Amy Nichols-Egge has owned Cheerful Bullpen as well as Cheerful Tortoise since 2008, and has worked at both since 1999. The business has been burglarized multiple times; approximately $8,000 was stolen in 2019.

Like many businesses, Cheerful Bullpen faced challenges upon the arrival of the COVID-19 pandemic. Social distancing limited the pub's seating capacity to 20 people at times.

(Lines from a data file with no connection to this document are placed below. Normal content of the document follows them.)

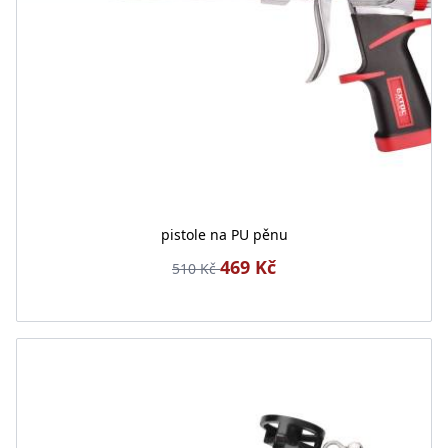
pistole na PU pěnu
469 Kč
510 Kč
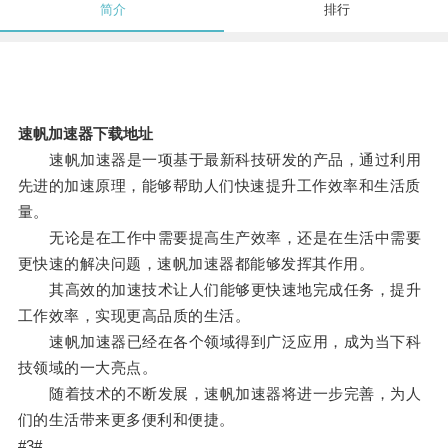
简介
排行
速帆加速器下载地址
速帆加速器是一项基于最新科技研发的产品，通过利用
先进的加速原理，能够帮助人们快速提升工作效率和生活质
量。
无论是在工作中需要提高生产效率，还是在生活中需要
更快速的解决问题，速帆加速器都能够发挥其作用。
其高效的加速技术让人们能够更快速地完成任务，提升
工作效率，实现更高品质的生活。
速帆加速器已经在各个领域得到广泛应用，成为当下科
技领域的一大亮点。
随着技术的不断发展，速帆加速器将进一步完善，为人
们的生活带来更多便利和便捷。
#3#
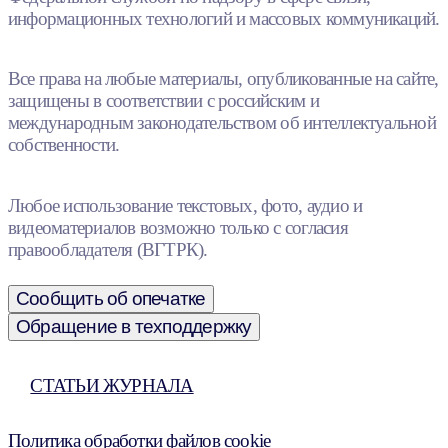
информационных технологий и массовых коммуникаций.
Все права на любые материалы, опубликованные на сайте,
защищены в соответствии с российским и
международным законодательством об интеллектуальной
собственности.
Любое использование текстовых, фото, аудио и
видеоматериалов возможно только с согласия
правообладателя (ВГТРК).
Сообщить об опечатке
Обращение в техподдержку
СТАТЬИ ЖУРНАЛА
Политика обработки файлов cookie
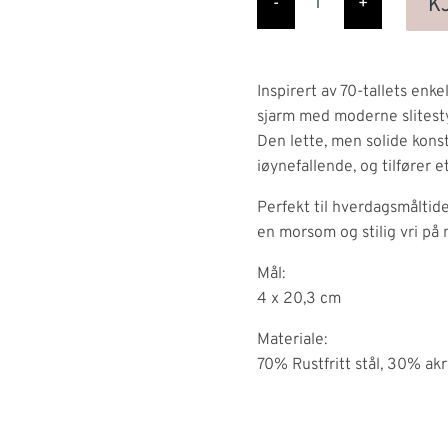
Spiseskje,
K
-
+
fersken
antall
Inspirert av 70-tallets enk
sjarm med moderne slitest
Den lette, men solide kons
iøynefallende, og tilfører 
Perfekt til hverdagsmåltide
en morsom og stilig vri på
Mål:
4 x 20,3 cm
Materiale:
70% Rustfritt stål, 30% akr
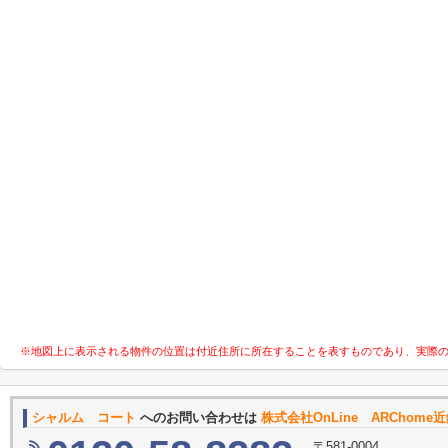
※地図上に表示される物件の位置は付近住所に所在することを表すものであり、実際
シャルム コート
へのお問い合わせは
株式会社OnLine ARChom
〒581-0004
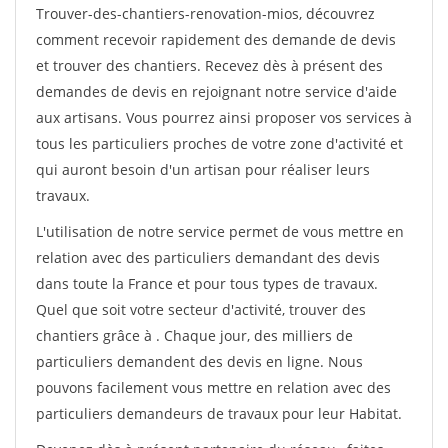
Trouver-des-chantiers-renovation-mios, découvrez
comment recevoir rapidement des demande de devis
et trouver des chantiers. Recevez dès à présent des
demandes de devis en rejoignant notre service d'aide
aux artisans. Vous pourrez ainsi proposer vos services à
tous les particuliers proches de votre zone d'activité et
qui auront besoin d'un artisan pour réaliser leurs
travaux.
L'utilisation de notre service permet de vous mettre en
relation avec des particuliers demandant des devis
dans toute la France et pour tous types de travaux.
Quel que soit votre secteur d'activité, trouver des
chantiers grâce à
. Chaque jour, des milliers de
particuliers demandent des devis en ligne. Nous
pouvons facilement vous mettre en relation avec des
particuliers demandeurs de travaux pour leur Habitat.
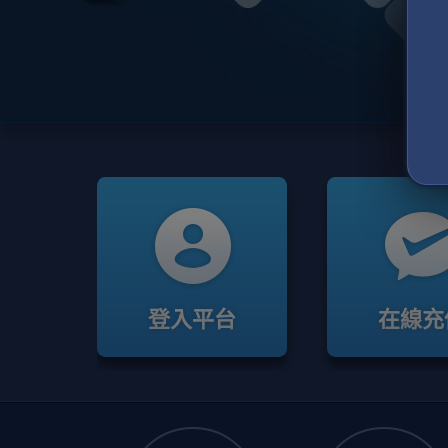
登入平台
在線充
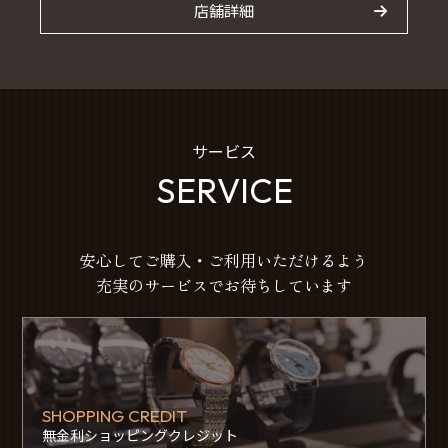
店舗詳細
サービス
SERVICE
安心してご購入・ご利用いただけるよう
充実のサービスでお待ちしています
SHOPPING CREDIT
無金利ショッピングクレジット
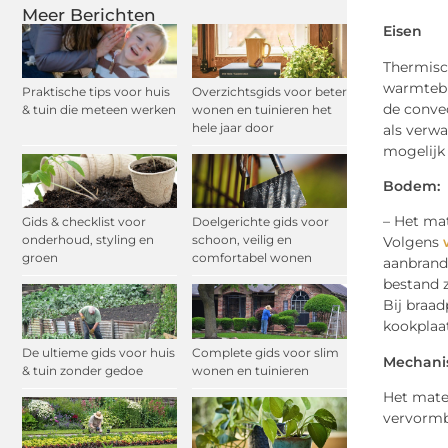
Meer Berichten
Eisen
Thermisch
warmtebr
Praktische tips voor huis
Overzichtsgids voor beter
de conve
& tuin die meteen werken
wonen en tuinieren het
hele jaar door
als verw
mogelijk
Bodem:
– Het ma
Gids & checklist voor
Doelgerichte gids voor
onderhoud, styling en
schoon, veilig en
Volgens
groen
comfortabel wonen
aanbrand
bestand z
Bij braad
kookplaat
De ultieme gids voor huis
Complete gids voor slim
Mechani
& tuin zonder gedoe
wonen en tuinieren
Het mate
vervormba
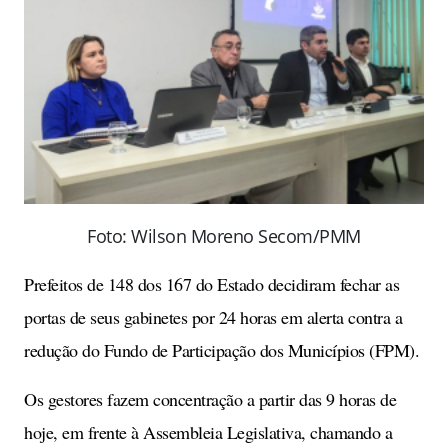
Foto: Wilson Moreno Secom/PMM
Prefeitos de 148 dos 167 do Estado decidiram fechar as
portas de seus gabinetes por 24 horas em alerta contra a
redução do Fundo de Participação dos Municípios (FPM).
Os gestores fazem concentração a partir das 9 horas de
hoje, em frente à Assembleia Legislativa, chamando a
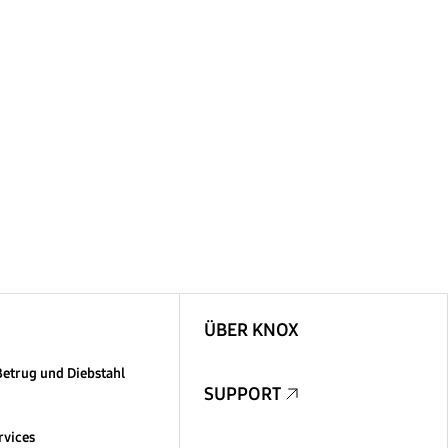
ÜBER KNOX
Betrug und Diebstahl
SUPPORT
rvices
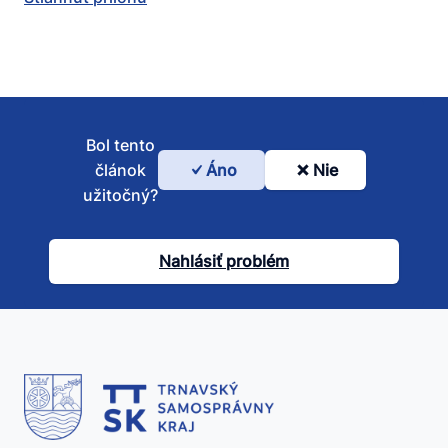
Bol tento
článok
Áno
Nie
Bol
užitočný?
tento
článok
Nahlásiť problém
užitočný?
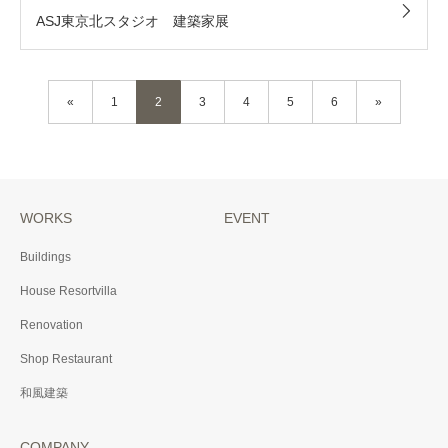
ASJ東京北スタジオ 建築家展
«
1
2
3
4
5
6
»
WORKS
EVENT
Buildings
House Resortvilla
Renovation
Shop Restaurant
和風建築
COMPANY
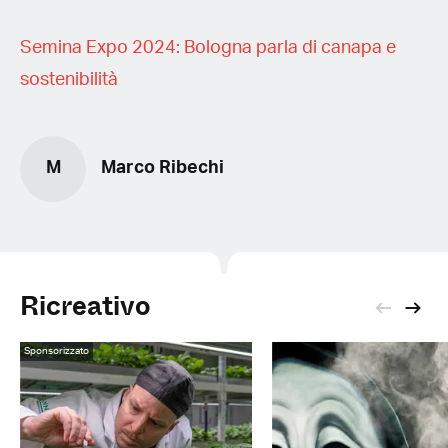
Semina Expo 2024: Bologna parla di canapa e
sostenibilità
M
Marco Ribechi
Ricreativo
Sponsorizzato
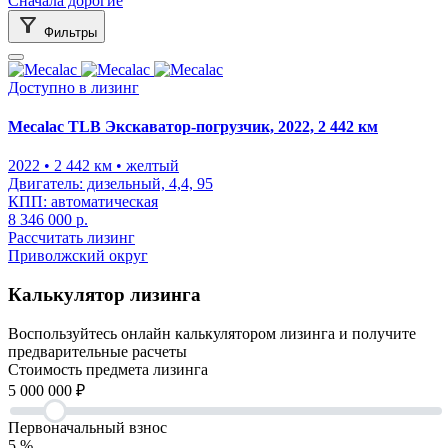
Сначала дорогие
Фильтры
Доступно в лизинг
Mecalac TLB Экскаватор-погрузчик, 2022, 2 442 км
2022
• 2 442 км
• желтый
Двигатель:
дизельный, 4,4, 95
КПП:
автоматическая
8 346 000 р.
Рассчитать лизинг
Приволжский округ
Калькулятор лизинга
Воспользуйтесь онлайн калькулятором лизинга и получите
предварительные расчеты
Cтоимость предмета лизинга
5 000 000
₽
Первоначальный взнос
5
%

In 2024, Nichols-Egge withdrew the bar's sponsorship of the Portland Pickles baseball team for hosting drag performers at games.

==Reception==
In his 2011 review for Willamette Week, Aaron Mesh wrote: "this sports bar's cozy couch nooks become a kind of Goose Hollow rec room for partisans of the San Francisco Giants or the Washington Huskies, depending on the night. The most reliable contingent, however, is the Buffalo Bills Backers, the most Sisyphean of fan bases and therefore also the most lovable. Their loud Sunday-morning revival meetings are fueled by corned-beef hash, coffee and $5 Bloody Marys; the Bullpen has a rather astoundingly wide menu, including all-you-can-eat penne pasta for $6.95 on Saturdays. Like being a Buffalo Bills Backer, the pasta is not very enjoyable, but it is endless."

In 2013, Eater Portland readers voted to include Cheerful Bullpen in a list of ten "best Portland bars for NFL fans". In 2016, The Oregonian included Cheerful Bullpen in a list of the city's best sports bars, and Michael Russell ranked the pub number 17 in his list of Portland nineteen best soccer bars.